Der amerikanische Albtraum ist hinter blinden Fenstern der Mittelschichtwohnkisten im San Fernando Valley verborgen: Sind dort auch die Straßen öd und leer, es herrscht hinter den Fassaden der unerbittliche Takt der Pornoindustrie, des kapitalistischen Lustzentrums der Westküste. Die Kulissen einer hohl gewordenen Bürgerlichkeit werden bevölkert vom muskulösen, faltenfreien Personal des "cumshot"- und "threesome"-Gewerbes.

Larry Sultan: "Sharon Wild" aus der Serie "The Valley", 2001. (Foto: Foto: Larry Sultan / Courtesy Galerie Thomas Zander, Köln)

Der Fotograf Larry Sultan hat mit seiner Serie "The Valley" (2001) Furore gemacht, weil er in ihr weder Suburb-Bewohner noch den Porno-Cast denunziert, der sich hier einnistet, sondern die sorgsam inszenierten Bilder der Gegend, in der er aufwuchs, pittoresk, beinahe romantisch auflädt - was die Melancholie der Aufnahmen noch steigert. "Am Ende schauen diese Menschen nicht zusammen fern.
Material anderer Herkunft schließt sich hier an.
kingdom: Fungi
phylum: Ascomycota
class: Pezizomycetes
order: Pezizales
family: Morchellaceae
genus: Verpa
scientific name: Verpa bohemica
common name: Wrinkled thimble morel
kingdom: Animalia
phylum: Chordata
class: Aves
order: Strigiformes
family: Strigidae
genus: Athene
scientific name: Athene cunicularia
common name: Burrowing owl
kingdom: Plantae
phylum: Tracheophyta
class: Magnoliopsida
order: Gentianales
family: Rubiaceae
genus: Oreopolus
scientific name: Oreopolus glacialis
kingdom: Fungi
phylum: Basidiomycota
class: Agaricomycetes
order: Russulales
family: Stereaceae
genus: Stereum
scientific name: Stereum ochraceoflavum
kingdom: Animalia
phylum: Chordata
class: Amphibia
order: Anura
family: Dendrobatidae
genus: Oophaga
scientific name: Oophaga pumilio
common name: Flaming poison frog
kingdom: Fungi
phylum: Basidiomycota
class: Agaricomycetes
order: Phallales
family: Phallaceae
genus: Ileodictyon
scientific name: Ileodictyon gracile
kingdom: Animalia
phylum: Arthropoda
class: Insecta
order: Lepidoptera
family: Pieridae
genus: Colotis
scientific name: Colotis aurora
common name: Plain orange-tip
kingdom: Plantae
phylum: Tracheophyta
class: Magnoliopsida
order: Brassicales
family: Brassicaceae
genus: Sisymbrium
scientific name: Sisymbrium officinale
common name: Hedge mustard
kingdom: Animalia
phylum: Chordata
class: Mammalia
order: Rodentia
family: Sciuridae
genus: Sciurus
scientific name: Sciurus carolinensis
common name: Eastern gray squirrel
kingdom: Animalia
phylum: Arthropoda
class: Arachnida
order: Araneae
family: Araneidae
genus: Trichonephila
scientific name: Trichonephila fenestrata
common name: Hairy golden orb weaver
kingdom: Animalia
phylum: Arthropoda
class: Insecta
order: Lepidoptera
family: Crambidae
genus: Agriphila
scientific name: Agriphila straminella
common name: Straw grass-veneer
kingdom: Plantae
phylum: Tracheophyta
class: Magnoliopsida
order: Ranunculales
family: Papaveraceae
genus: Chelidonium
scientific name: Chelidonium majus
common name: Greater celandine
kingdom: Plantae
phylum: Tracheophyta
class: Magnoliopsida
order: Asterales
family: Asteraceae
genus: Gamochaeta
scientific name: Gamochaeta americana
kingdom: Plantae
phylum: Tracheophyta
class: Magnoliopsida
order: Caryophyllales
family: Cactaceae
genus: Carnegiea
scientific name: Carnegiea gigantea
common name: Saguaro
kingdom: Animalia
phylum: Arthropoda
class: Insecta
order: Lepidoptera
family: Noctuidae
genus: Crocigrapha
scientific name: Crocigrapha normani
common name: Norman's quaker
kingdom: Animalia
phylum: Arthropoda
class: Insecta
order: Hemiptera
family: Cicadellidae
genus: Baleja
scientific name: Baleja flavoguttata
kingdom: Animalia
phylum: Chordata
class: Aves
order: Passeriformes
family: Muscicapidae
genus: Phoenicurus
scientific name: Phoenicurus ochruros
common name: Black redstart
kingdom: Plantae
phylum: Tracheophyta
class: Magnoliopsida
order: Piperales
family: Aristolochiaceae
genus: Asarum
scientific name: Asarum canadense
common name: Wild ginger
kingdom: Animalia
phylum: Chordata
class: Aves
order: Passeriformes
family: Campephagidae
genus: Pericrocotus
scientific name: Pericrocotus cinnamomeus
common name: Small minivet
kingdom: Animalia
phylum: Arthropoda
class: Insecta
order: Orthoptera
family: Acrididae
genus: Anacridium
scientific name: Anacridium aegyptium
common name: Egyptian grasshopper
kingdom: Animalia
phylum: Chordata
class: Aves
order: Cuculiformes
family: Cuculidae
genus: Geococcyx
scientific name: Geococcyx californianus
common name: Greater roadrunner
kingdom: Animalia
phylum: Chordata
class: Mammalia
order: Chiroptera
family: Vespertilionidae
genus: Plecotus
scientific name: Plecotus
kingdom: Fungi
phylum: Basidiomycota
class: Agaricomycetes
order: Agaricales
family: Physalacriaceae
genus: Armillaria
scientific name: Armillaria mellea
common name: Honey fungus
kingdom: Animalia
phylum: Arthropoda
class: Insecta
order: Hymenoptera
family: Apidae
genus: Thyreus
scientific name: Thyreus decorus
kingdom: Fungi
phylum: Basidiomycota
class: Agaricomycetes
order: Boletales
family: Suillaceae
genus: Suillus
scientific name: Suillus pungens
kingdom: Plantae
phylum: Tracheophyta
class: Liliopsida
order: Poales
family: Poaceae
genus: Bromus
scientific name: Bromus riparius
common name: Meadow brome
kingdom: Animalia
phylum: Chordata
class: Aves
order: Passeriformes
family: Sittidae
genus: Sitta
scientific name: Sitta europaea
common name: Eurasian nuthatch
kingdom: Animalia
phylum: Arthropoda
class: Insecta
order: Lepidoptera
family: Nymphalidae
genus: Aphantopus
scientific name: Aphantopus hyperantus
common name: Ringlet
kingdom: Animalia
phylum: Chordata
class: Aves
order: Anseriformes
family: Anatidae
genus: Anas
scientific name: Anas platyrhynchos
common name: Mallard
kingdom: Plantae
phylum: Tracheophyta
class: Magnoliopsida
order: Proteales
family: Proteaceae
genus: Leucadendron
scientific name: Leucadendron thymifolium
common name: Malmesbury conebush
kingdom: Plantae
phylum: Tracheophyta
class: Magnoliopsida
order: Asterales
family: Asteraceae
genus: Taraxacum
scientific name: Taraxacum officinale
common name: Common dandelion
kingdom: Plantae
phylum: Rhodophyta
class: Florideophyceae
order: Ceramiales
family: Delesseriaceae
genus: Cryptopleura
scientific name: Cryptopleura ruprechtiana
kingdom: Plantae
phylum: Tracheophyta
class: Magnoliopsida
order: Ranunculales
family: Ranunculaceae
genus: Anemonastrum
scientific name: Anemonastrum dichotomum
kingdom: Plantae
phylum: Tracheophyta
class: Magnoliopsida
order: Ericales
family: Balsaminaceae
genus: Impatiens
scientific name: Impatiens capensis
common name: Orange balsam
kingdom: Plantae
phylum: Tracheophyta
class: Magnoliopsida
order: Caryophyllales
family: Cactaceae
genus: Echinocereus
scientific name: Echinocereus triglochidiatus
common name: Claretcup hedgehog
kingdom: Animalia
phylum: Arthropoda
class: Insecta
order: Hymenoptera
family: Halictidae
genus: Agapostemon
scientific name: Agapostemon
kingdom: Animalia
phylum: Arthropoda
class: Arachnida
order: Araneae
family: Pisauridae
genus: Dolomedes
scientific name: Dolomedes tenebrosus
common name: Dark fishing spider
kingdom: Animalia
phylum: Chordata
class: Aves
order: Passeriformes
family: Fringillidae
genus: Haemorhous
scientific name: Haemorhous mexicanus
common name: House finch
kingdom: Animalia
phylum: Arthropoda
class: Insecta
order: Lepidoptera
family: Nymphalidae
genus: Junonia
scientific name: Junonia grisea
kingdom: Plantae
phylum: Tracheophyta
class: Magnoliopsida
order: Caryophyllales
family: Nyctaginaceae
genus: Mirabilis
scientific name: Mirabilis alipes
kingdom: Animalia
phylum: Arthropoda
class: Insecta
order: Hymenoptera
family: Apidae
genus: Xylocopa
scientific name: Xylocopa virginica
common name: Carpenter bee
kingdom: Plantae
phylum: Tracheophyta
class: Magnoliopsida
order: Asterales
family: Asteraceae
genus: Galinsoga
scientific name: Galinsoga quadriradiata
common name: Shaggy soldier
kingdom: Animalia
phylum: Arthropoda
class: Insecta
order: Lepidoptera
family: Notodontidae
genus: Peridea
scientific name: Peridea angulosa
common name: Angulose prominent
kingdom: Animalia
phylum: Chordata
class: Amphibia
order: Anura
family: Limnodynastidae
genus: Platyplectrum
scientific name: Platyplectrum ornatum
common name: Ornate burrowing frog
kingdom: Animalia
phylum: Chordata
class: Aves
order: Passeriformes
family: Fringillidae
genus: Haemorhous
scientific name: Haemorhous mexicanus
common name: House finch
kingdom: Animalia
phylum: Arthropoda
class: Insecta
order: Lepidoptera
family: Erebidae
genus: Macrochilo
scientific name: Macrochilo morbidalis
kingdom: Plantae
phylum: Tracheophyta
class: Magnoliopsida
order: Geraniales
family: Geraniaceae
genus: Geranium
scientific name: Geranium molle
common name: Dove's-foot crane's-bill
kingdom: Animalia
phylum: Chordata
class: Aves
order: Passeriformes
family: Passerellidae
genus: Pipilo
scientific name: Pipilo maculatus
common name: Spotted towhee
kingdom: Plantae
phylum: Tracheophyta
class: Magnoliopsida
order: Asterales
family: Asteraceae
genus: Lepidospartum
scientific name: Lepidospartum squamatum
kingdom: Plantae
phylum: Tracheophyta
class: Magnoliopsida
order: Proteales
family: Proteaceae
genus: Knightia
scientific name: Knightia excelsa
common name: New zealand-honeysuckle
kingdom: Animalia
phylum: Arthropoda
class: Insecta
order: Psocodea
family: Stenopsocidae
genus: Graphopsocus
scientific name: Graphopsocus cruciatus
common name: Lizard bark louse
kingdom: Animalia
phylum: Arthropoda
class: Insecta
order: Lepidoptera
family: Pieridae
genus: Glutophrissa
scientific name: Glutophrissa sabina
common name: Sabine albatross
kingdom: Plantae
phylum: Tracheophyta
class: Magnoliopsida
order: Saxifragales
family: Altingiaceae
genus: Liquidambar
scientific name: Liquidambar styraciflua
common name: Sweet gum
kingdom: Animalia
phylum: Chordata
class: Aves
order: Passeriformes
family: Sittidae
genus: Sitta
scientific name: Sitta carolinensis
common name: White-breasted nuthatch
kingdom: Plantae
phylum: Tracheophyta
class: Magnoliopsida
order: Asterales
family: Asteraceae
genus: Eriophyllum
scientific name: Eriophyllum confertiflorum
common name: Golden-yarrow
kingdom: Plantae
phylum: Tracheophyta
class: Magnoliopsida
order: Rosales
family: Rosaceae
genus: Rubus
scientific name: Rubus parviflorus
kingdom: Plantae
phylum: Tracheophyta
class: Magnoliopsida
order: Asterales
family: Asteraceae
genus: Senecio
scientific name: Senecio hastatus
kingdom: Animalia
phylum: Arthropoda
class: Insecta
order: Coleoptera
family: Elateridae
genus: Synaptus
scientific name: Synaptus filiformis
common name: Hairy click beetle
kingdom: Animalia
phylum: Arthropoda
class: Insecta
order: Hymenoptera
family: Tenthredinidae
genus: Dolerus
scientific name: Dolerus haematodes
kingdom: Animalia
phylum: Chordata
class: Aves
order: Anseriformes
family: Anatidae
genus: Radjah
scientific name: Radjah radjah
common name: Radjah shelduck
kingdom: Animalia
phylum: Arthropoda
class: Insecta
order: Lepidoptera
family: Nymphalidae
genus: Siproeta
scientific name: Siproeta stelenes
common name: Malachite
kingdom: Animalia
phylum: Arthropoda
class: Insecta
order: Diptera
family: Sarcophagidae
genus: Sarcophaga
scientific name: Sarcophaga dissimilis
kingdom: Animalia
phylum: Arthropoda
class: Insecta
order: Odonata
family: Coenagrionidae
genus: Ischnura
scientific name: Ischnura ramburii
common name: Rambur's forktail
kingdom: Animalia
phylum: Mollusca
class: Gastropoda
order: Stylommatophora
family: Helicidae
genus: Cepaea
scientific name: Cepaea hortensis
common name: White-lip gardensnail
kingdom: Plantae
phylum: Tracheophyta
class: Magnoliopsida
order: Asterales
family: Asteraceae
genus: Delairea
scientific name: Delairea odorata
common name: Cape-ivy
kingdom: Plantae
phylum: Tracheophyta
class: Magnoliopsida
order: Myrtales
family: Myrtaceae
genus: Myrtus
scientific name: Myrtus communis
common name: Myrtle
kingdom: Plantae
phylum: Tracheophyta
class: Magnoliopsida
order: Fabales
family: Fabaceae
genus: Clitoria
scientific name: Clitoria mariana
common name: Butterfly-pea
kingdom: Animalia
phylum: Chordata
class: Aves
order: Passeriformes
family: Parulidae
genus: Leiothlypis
Sie gehen auch nicht zu Bett. Sie packen ihre High Heels, Reizwäsche und verschwitzten Shirts und fahren erschöpft durchs Valley, zu ihren Apartments", so Sultan.

Auch für seine jüngste Serie "Homeland" (2009) wählte der 1946 geborene Fotograf den Irrealis, den Traum als Darstellungsmodus: Da sitzt ein Immigrant, einer der naiv Hoffenden im Land der Supermärkte, vor einem unwirklich blühenden Kirschbaum, oder einer rudert einen Fluss entlang, der so auch durch Norddeutschland mäandern könnte: Trügerische Idyllen sind das, Ideenbilder einer verlorenen, schmerzlich vermissten Harmonie.

Im weißen Schaum

Sultan hat sich seit dem Beginn seiner Laufbahn mit der Frage beschäftigt, was das fotografische Bild kennzeichnet: Lüge oder Wahrheit, Dokumentation oder Inszenierung der Realität. "Fotografie konstruiert die Idee von uns als einer großen Familie", sagte er, "nicht als Memento, als Souvenir, sondern als Mythologie". 1977 publizierten Sultan und Kollege Mike Mandel zusammen den Fotoband "Evidence", einen Meilenstein in der Geschichte der Fotografie. Aus Tausenden anonymen Aufnahmen aus Polizeibehörden, dem amerikanischen Innenministerium und ungezählten anderen Institutionen filterten sie 50 teils absurde, teils wunderschöne Fotos heraus und veröffentlichten sie ohne Quellenangaben - man sieht Menschen die erstaunlichsten Dinge tun; sie liegen im Taucheranzug auf einem Teppich, werkeln an einer monströsen Blase oder waten durch ein riesiges Feld weißen Schaumes.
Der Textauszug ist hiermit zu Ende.